Elle met environ 18 mois pour faire le tour de Jupiter, et son orbite croise celle des lunes rétrogrades, ce qui rend les collisions assez probables.
“Avec la découverte de Valetudo, il semble que les collisions qui ont brisé les lunes rétrogrades étaient entre d’autres lunes progrades de Jupiter, comme Valetudo”, a déclaré Sheppard à ScienceAlert.
L’équipe pense que Valetudo pourrait être un fragment d’une lune plus grande, brisé lors d’une collision avec une lune rétrograde plus grande, ce qui donne quelque chose comme les groupements rétrogrades observés.
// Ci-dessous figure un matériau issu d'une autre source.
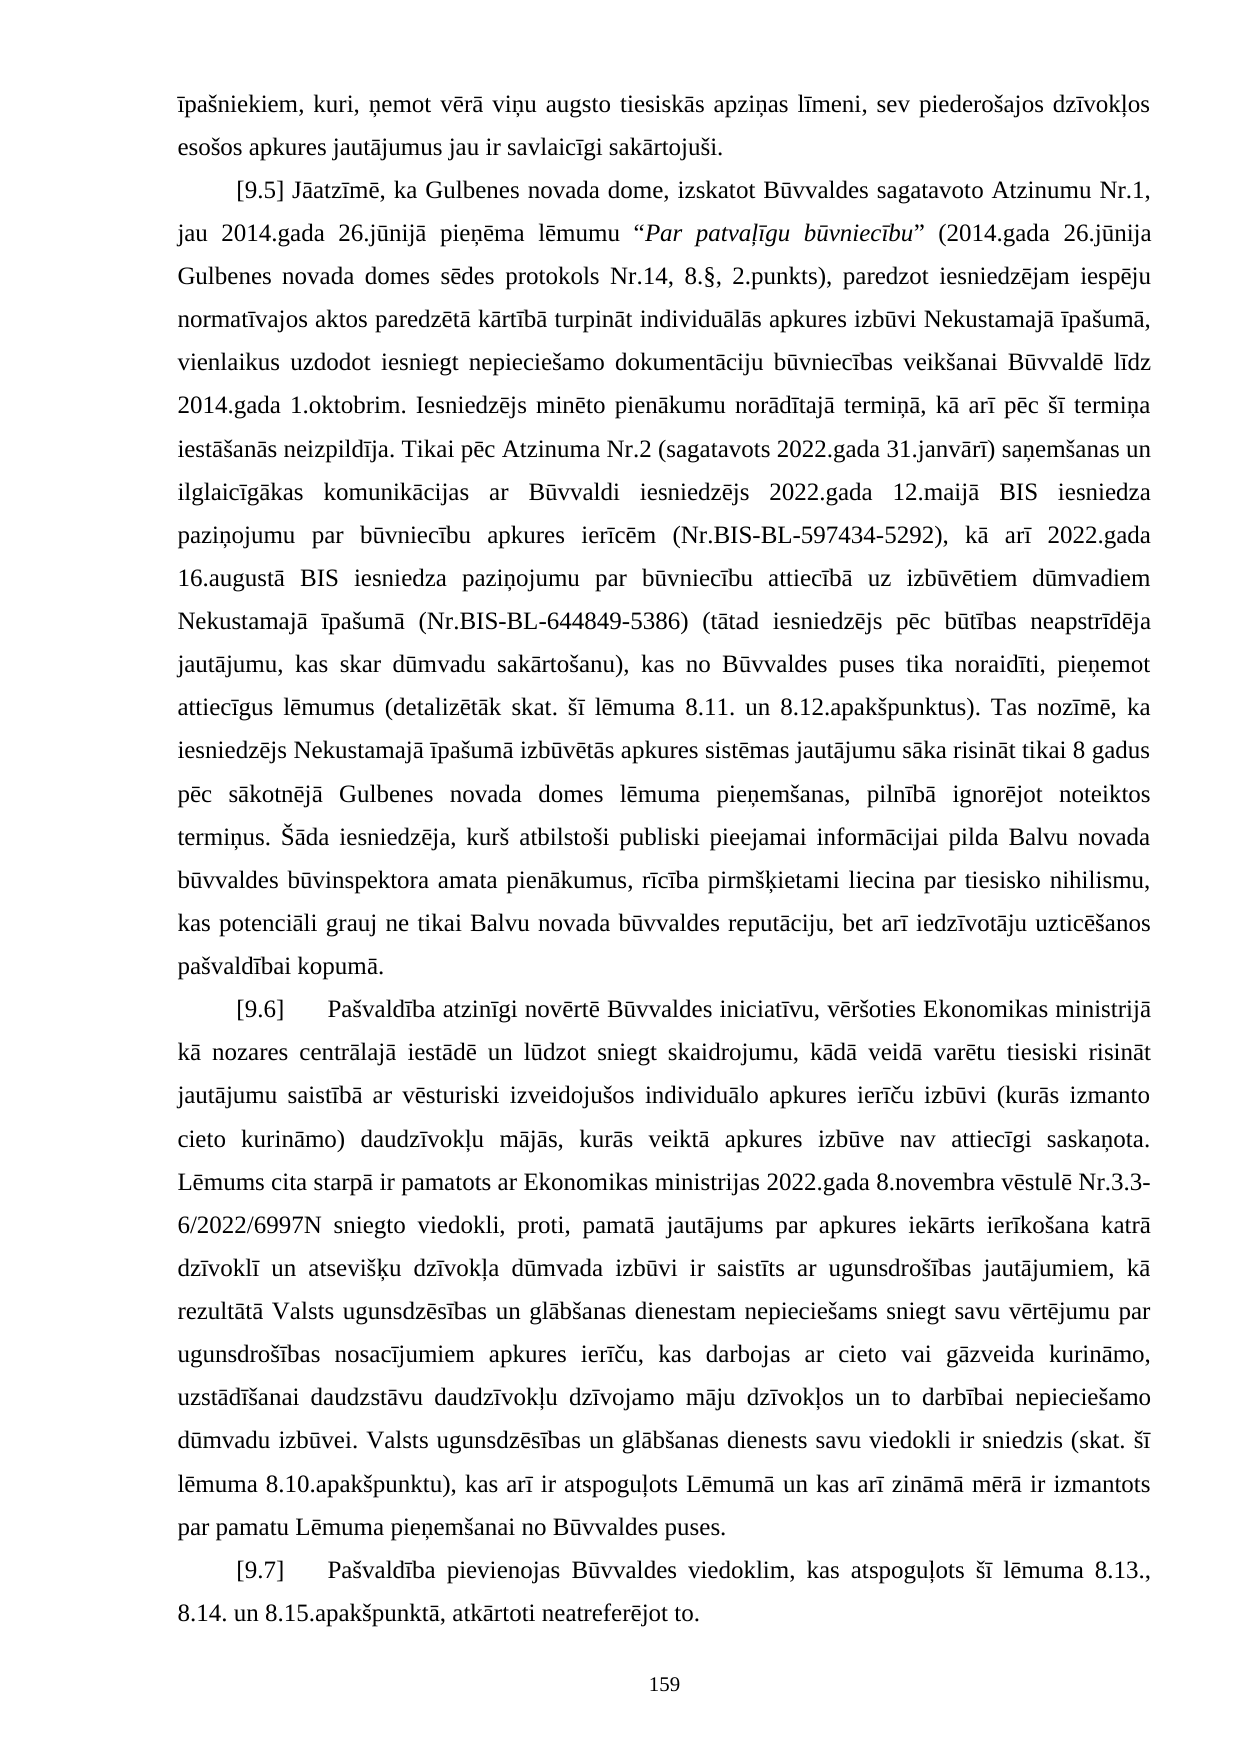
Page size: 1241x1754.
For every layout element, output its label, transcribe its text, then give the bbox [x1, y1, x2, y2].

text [177, 89, 1152, 161]
text [9.6] Pašvaldība atzinīgi novērtē Būvvaldes iniciatīvu, vēršoties Ekonomikas ministrijā kā nozares centrālajā iestādē un lūdzot sniegt skaidrojumu, kādā veidā varētu tiesiski risināt jautājumu saistībā ar vēsturiski izveidojušos individuālo apkures ierīču izbūvi (kurās izmanto cieto kurināmo) daudzīvokļu mājās, kurās veiktā apkures izbūve nav attiecīgi saskaņota. Lēmums cita starpā ir pamatots ar Ekonomikas ministrijas 2022.gada 8.novembra vēstulē Nr.3.3-6/2022/6997N sniegto viedokli, proti, pamatā jautājums par apkures iekārts ierīkošana katrā dzīvoklī un atsevišķu dzīvokļa dūmvada izbūvi ir saistīts ar ugunsdrošības jautājumiem, kā rezultātā Valsts ugunsdzēsības un glābšanas dienestam nepieciešams sniegt savu vērtējumu par ugunsdrošības nosacījumiem apkures ierīču, kas darbojas ar cieto vai gāzveida kurināmo, uzstādīšanai daudzstāvu daudzīvokļu dzīvojamo māju dzīvokļos un to darbībai nepieciešamo dūmvadu izbūvei. Valsts ugunsdzēsības un glābšanas dienests savu viedokli ir sniedzis (skat. šī lēmuma 8.10.apakšpunktu), kas arī ir atspoguļots Lēmumā un kas arī zināmā mērā ir izmantots par pamatu Lēmuma pieņemšanai no Būvvaldes puses. [177, 994, 1152, 1541]
text [9.7] Pašvaldība pievienojas Būvvaldes viedoklim, kas atspoguļots šī lēmuma 8.13., 8.14. un 8.15.apakšpunktā, atkārtoti neatreferējot to. [177, 1555, 1152, 1627]
text [9.5] Jāatzīmē, ka Gulbenes novada dome, izskatot Būvvaldes sagatavoto Atzinumu Nr.1, jau 2014.gada 26.jūnijā pieņēma lēmumu “Par patvaļīgu būvniecību” (2014.gada 26.jūnija Gulbenes novada domes sēdes protokols Nr.14, 8.§, 2.punkts), paredzot iesniedzējam iespēju normatīvajos aktos paredzētā kārtībā turpināt individuālās apkures izbūvi Nekustamajā īpašumā, vienlaikus uzdodot iesniegt nepieciešamo dokumentāciju būvniecības veikšanai Būvvaldē līdz 2014.gada 1.oktobrim. Iesniedzējs minēto pienākumu norādītajā termiņā, kā arī pēc šī termiņa iestāšanās neizpildīja. Tikai pēc Atzinuma Nr.2 (sagatavots 2022.gada 31.janvārī) saņemšanas un ilglaicīgākas komunikācijas ar Būvvaldi iesniedzējs 2022.gada 12.maijā BIS iesniedza paziņojumu par būvniecību apkures ierīcēm (Nr.BIS-BL-597434-5292), kā arī 2022.gada 16.augustā BIS iesniedza paziņojumu par būvniecību attiecībā uz izbūvētiem dūmvadiem Nekustamajā īpašumā (Nr.BIS-BL-644849-5386) (tātad iesniedzējs pēc būtības neapstrīdēja jautājumu, kas skar dūmvadu sakārtošanu), kas no Būvvaldes puses tika noraidīti, pieņemot attiecīgus lēmumus (detalizētāk skat. šī lēmuma 8.11. un 8.12.apakšpunktus). Tas nozīmē, ka iesniedzējs Nekustamajā īpašumā izbūvētās apkures sistēmas jautājumu sāka risināt tikai 8 gadus pēc sākotnējā Gulbenes novada domes lēmuma pieņemšanas, pilnībā ignorējot noteiktos termiņus. Šāda iesniedzēja, kurš atbilstoši publiski pieejamai informācijai pilda Balvu novada būvvaldes būvinspektora amata pienākumus, rīcība pirmšķietami liecina par tiesisko nihilismu, kas potenciāli grauj ne tikai Balvu novada būvvaldes reputāciju, bet arī iedzīvotāju uzticēšanos pašvaldībai kopumā. [177, 175, 1152, 980]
Un plus grand nombre de lunes irrégulières car il nous renseigne sur une période de la formation de Jupiter où la planète était encore en croissance. Les satellites irréguliers ne se sont pas formés autour de Jupiter de la même manière que les planètes se sont formées autour du Soleil, ou que les satellites réguliers autour de Jupiter, à partir d’un disque plat en orbite prograde.
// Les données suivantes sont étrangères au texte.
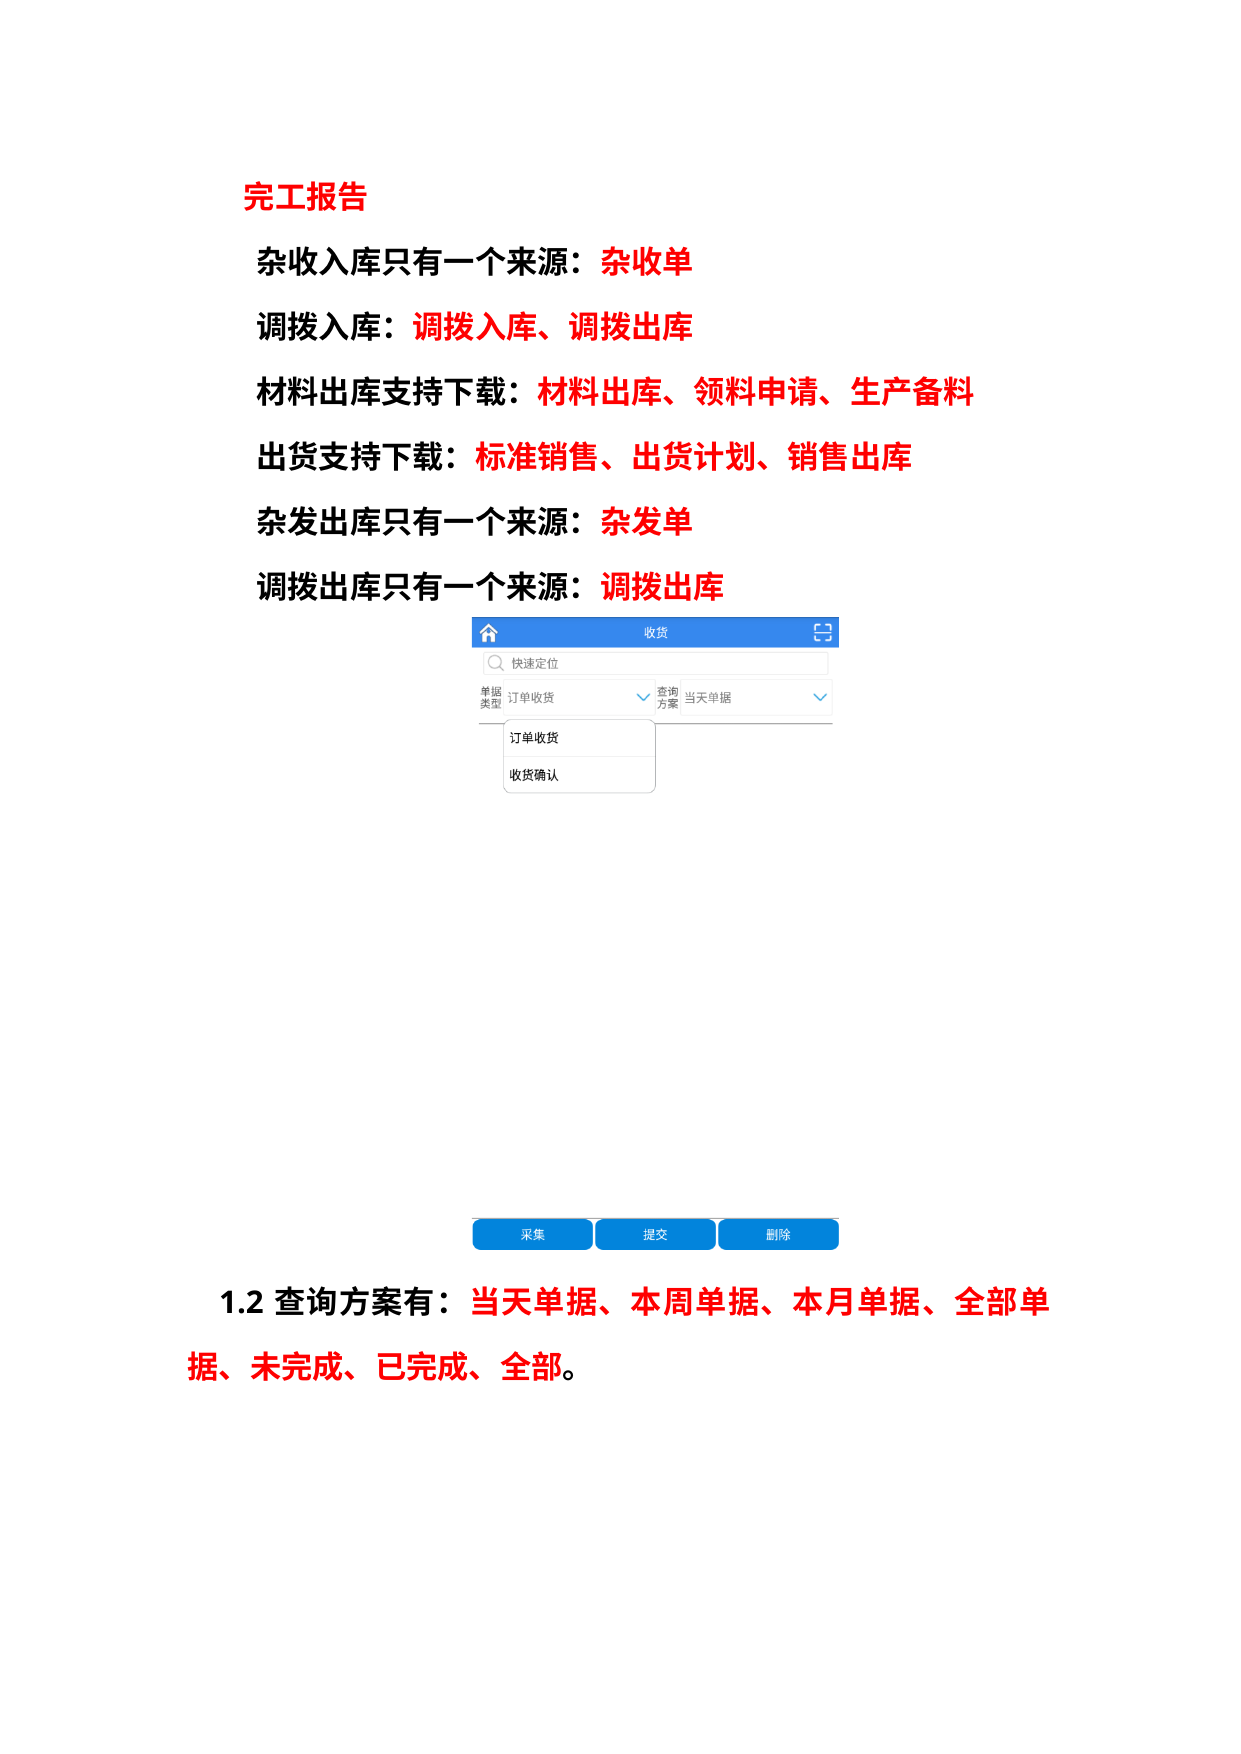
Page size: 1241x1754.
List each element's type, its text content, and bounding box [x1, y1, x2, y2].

picture [471, 617, 839, 1252]
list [244, 162, 1053, 227]
list 杂收入库只有一个来源：杂收单 [237, 227, 1053, 292]
list 出货支持下载：标准销售、出货计划、销售出库 [237, 422, 1053, 487]
text 1.2 查询方案有：当天单据、本周单据、本月单据、全部单据、未完成、已完成、全部。 [187, 1267, 1053, 1397]
list 调拨出库只有一个来源：调拨出库 [237, 552, 1053, 617]
list 材料出库支持下载：材料出库、领料申请、生产备料 [237, 357, 1053, 422]
list 杂发出库只有一个来源：杂发单 [237, 487, 1053, 552]
list 调拨入库：调拨入库、调拨出库 [237, 292, 1053, 357]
“Ce qui est vraiment cool pour moi ici, c’est ce qu’ils appellent leur oddball”, a déclaré Horner à ScienceAlert. “Pas à cause de son orbite, mais plutôt parce qu’elle est si petite”
Selon Horner, si Valetudo s’était formée tôt, elle aurait été ralentie par le gaz et la poussière présents lors de la formation de Jupiter, et serait tombée dans la planète.
Trouver une lune aussi minuscule, a-t-il noté, signifie qu’elle a dû se former après que les gaz et les poussières se soient dissipés. Cela nous renseigne sur le moment de la formation de ces familles de lunes, qui, à son tour, nous apprend quelque chose de nouveau sur la formation du système solaire.
Les résultats de l’équipe ne sont pas encore disponibles dans une revue à comité de lecture, car l’équipe de Sheppard effectue actuellement des simulations sur superordinateur pour essayer de déterminer la fréquence à laquelle Valetudo pourrait entrer en collision avec une lune rétrograde.
“Cette simulation prend quelques mois et nous pensons que la réponse se situe entre environ 100 millions d’années et 1 milliard d’années, ce qui est long en temps humain mais pas si long en temps astronomique”, a déclaré Sheppard.
“Un article complet sera probablement rédigé une fois que ces simulations auront été effectuées, dans quelques mois.”
Les lunes nouvellement découvertes attendent d’être nommées, une tâche pour laquelle le public peut être sollicité, c’est donc une bonne idée de réviser les règles de dénomination de l’UAI pour les lunes joviennes – et quels noms ont déjà été pris.
“C’est un beau résultat, et il souligne vraiment l’importance de continuer à chercher”, a déclaré M. Horner.
“J’aime aussi le côté sérendipité de la chose – cela souligne également comment vous pouvez utiliser les observations qui recherchent une chose pour en rechercher d’autres.”